Look below for the line holding "A Preferred |" and the line holding "if the defining". Transcribe exactly those lines and all lines between them, nothing more.
BEGIN Dataset records
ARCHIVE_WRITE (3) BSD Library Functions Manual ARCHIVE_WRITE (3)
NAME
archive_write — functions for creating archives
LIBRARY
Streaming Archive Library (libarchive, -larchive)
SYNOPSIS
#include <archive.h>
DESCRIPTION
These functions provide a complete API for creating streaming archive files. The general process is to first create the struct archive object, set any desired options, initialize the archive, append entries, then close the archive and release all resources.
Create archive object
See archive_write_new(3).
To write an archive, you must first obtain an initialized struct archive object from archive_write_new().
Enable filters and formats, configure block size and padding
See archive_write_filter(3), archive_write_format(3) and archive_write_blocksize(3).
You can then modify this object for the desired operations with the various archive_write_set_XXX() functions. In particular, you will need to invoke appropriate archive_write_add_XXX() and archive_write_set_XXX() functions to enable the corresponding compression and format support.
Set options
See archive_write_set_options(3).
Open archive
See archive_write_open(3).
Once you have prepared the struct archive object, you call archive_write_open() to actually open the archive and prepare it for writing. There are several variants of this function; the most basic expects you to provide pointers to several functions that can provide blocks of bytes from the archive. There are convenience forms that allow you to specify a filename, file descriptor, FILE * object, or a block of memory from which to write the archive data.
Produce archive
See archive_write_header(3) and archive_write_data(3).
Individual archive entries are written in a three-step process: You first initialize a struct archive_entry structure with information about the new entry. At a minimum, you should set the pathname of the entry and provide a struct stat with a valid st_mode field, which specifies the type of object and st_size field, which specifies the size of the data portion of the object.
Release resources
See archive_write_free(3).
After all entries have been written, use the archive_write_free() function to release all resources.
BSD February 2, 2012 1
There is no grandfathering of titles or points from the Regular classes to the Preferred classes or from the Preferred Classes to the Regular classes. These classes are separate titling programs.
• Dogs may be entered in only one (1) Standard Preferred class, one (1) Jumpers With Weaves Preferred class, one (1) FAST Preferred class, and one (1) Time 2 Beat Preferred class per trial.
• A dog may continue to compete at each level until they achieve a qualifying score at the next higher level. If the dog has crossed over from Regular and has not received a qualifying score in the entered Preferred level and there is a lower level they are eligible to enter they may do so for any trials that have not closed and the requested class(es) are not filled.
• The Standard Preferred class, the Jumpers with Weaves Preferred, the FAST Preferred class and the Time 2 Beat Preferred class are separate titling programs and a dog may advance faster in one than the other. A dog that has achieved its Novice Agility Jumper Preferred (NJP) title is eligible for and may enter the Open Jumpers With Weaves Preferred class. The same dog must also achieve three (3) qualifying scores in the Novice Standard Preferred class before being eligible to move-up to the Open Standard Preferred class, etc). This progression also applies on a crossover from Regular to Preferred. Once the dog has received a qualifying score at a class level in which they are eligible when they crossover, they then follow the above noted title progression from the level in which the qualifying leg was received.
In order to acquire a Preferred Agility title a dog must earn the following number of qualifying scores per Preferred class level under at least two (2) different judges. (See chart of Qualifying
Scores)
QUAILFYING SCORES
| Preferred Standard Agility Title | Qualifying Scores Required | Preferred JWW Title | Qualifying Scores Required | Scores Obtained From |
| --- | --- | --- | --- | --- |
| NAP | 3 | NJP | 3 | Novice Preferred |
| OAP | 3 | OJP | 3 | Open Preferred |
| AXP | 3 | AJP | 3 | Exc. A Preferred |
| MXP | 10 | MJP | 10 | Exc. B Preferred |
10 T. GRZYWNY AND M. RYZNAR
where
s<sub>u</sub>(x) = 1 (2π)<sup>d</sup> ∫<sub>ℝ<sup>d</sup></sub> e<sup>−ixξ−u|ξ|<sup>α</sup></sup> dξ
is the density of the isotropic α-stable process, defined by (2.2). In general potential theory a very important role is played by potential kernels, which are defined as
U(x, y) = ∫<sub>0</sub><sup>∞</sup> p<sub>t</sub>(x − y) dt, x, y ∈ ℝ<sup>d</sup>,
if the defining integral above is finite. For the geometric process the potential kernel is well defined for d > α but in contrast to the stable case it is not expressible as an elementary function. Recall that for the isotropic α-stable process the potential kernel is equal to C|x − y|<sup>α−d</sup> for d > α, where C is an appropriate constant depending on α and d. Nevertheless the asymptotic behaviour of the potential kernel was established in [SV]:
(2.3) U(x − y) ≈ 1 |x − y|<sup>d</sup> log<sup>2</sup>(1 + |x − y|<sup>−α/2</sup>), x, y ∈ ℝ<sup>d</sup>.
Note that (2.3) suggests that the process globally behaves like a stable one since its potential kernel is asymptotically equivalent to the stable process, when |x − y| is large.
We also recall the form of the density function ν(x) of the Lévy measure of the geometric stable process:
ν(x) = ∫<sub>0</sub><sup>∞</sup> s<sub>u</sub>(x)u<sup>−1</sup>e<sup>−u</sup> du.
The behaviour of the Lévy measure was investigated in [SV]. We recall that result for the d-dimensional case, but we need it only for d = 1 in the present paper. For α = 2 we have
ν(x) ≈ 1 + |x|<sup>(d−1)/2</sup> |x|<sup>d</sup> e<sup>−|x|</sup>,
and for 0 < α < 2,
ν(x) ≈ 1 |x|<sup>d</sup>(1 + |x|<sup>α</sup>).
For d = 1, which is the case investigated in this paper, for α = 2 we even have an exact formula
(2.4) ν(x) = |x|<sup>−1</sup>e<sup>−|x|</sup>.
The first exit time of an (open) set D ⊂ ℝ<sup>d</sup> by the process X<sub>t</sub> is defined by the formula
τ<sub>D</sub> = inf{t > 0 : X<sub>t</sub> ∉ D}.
END Dataset records
• Response:
| AXP | 3 | AJP | 3 | Exc. A Preferred |
| MXP | 10 | MJP | 10 | Exc. B Preferred |
10 T. GRZYWNY AND M. RYZNAR
where
s<sub>u</sub>(x) = 1 (2π)<sup>d</sup> ∫<sub>ℝ<sup>d</sup></sub> e<sup>−ixξ−u|ξ|<sup>α</sup></sup> dξ
is the density of the isotropic α-stable process, defined by (2.2). In general potential theory a very important role is played by potential kernels, which are defined as
U(x, y) = ∫<sub>0</sub><sup>∞</sup> p<sub>t</sub>(x − y) dt, x, y ∈ ℝ<sup>d</sup>,
if the defining integral above is finite. For the geometric process the potential kernel is well defined for d > α but in contrast to the stable case it is not expressible as an elementary function. Recall that for the isotropic α-stable process the potential kernel is equal to C|x − y|<sup>α−d</sup> for d > α, where C is an appropriate constant depending on α and d. Nevertheless the asymptotic behaviour of the potential kernel was established in [SV]:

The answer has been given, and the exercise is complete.